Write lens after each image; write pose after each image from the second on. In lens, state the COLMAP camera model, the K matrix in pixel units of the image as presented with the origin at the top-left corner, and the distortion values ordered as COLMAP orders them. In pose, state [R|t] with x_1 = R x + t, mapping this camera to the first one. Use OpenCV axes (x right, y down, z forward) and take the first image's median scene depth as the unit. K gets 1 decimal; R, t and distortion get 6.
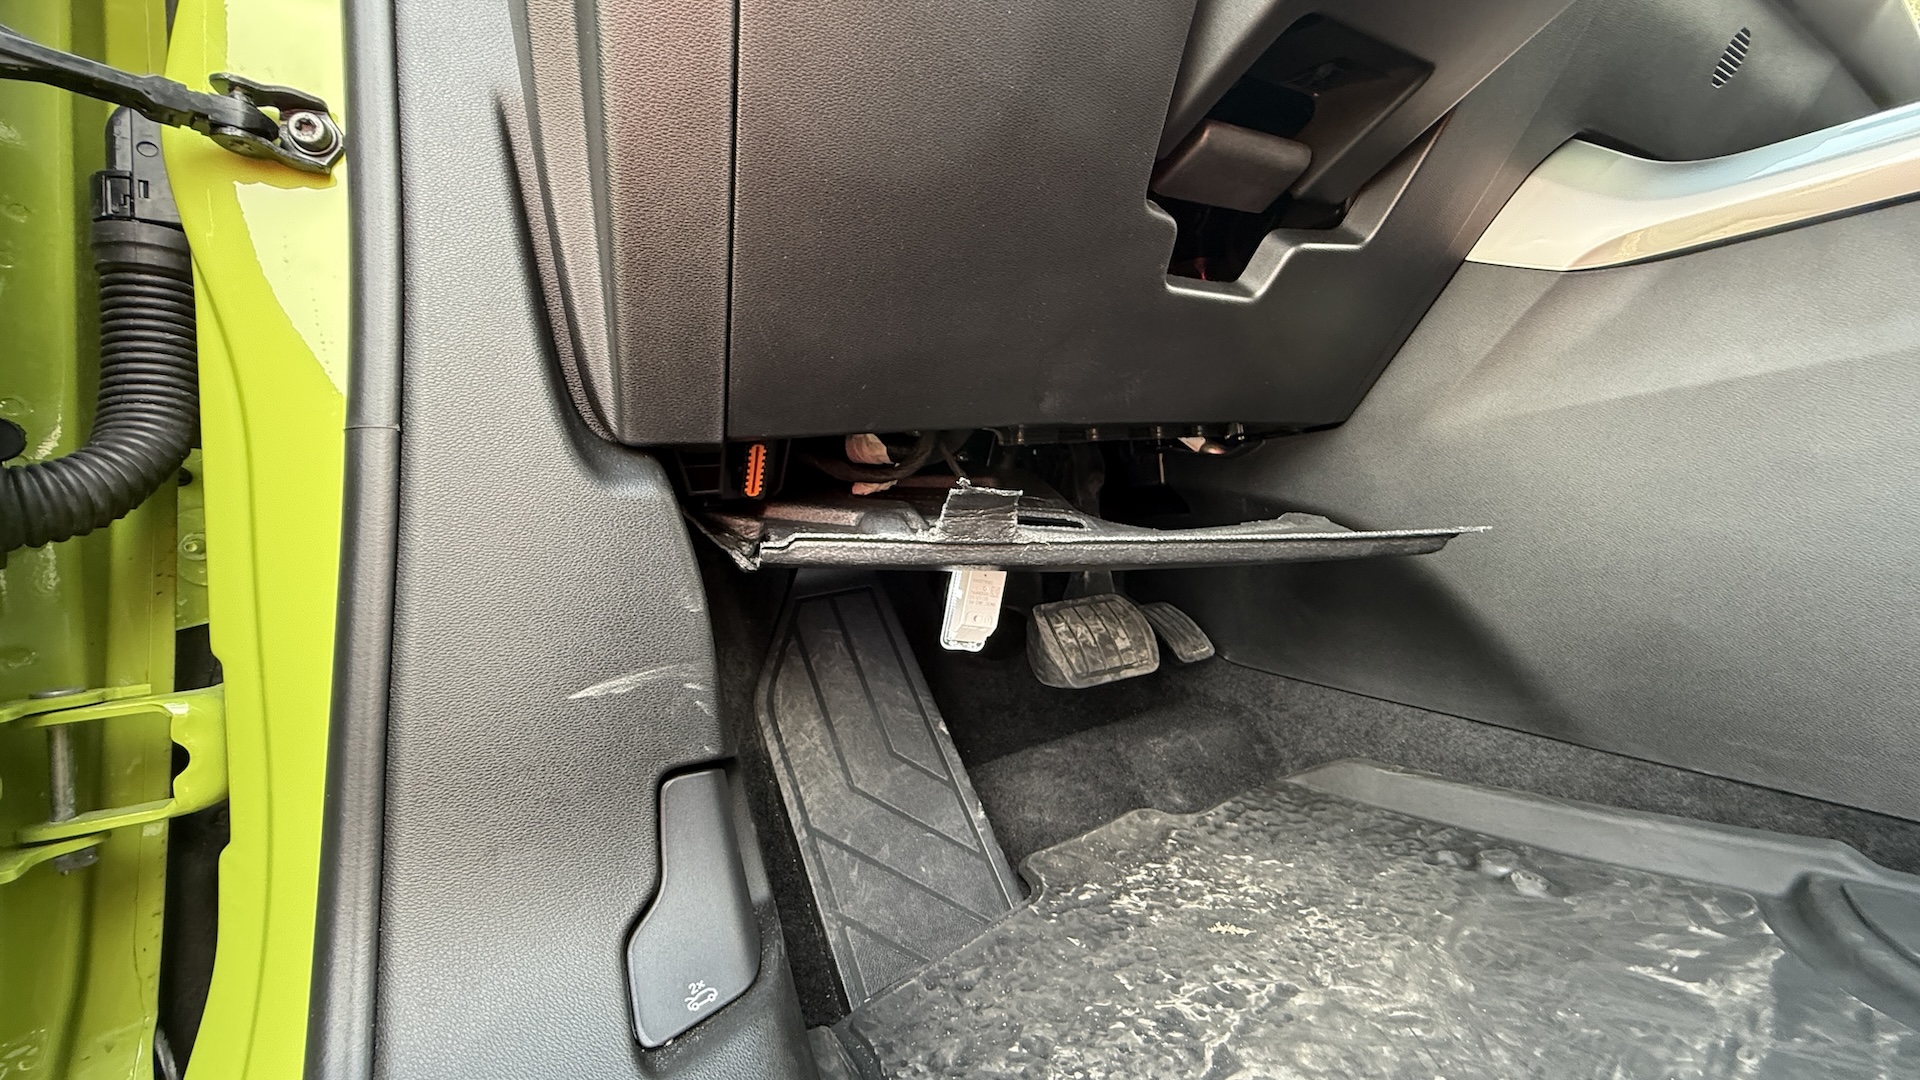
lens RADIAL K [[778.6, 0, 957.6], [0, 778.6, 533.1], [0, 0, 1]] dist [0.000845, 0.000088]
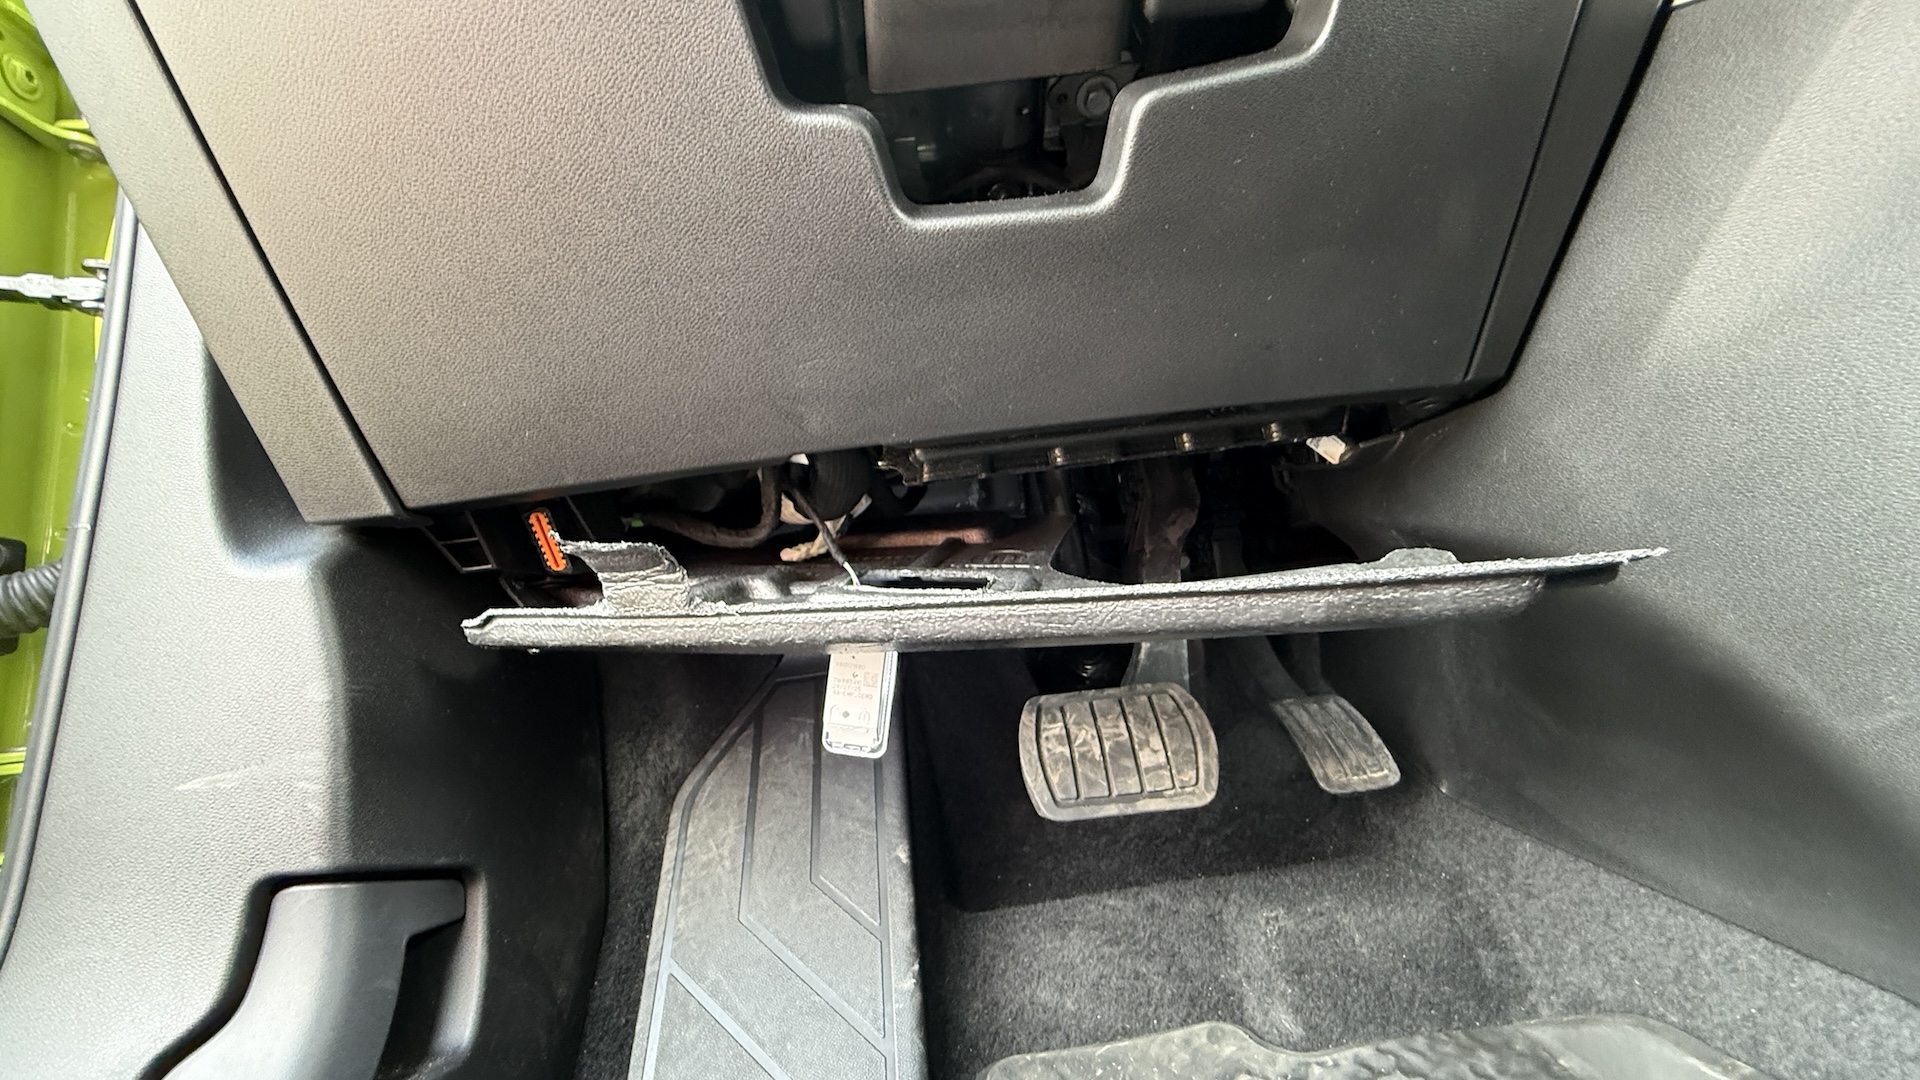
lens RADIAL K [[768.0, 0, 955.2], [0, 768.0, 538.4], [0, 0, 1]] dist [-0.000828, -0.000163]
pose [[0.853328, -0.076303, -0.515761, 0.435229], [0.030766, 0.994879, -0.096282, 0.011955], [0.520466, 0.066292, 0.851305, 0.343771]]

What is needed
Apart from the images, please copy every line of the data exactly as written.

Exercise solution
Write lens after each image; write pose after each image from the second on. In lens, state the COLMAP camera model, the K matrix in pixel units of the image as presented with the origin at the top-left corner, and the distortion values ordered as COLMAP orders them. In pose, state [R|t] with x_1 = R x + t, mapping this camera to the first one. Use OpenCV axes (x right, y down, z forward) and take the first image's median scene depth as the unit. K gets 1 decimal; R, t and distortion get 6.
lens RADIAL K [[778.6, 0, 957.6], [0, 778.6, 533.1], [0, 0, 1]] dist [0.000845, 0.000088]
lens RADIAL K [[768.0, 0, 955.2], [0, 768.0, 538.4], [0, 0, 1]] dist [-0.000828, -0.000163]
pose [[0.853328, -0.076303, -0.515761, 0.435229], [0.030766, 0.994879, -0.096282, 0.011955], [0.520466, 0.066292, 0.851305, 0.343771]]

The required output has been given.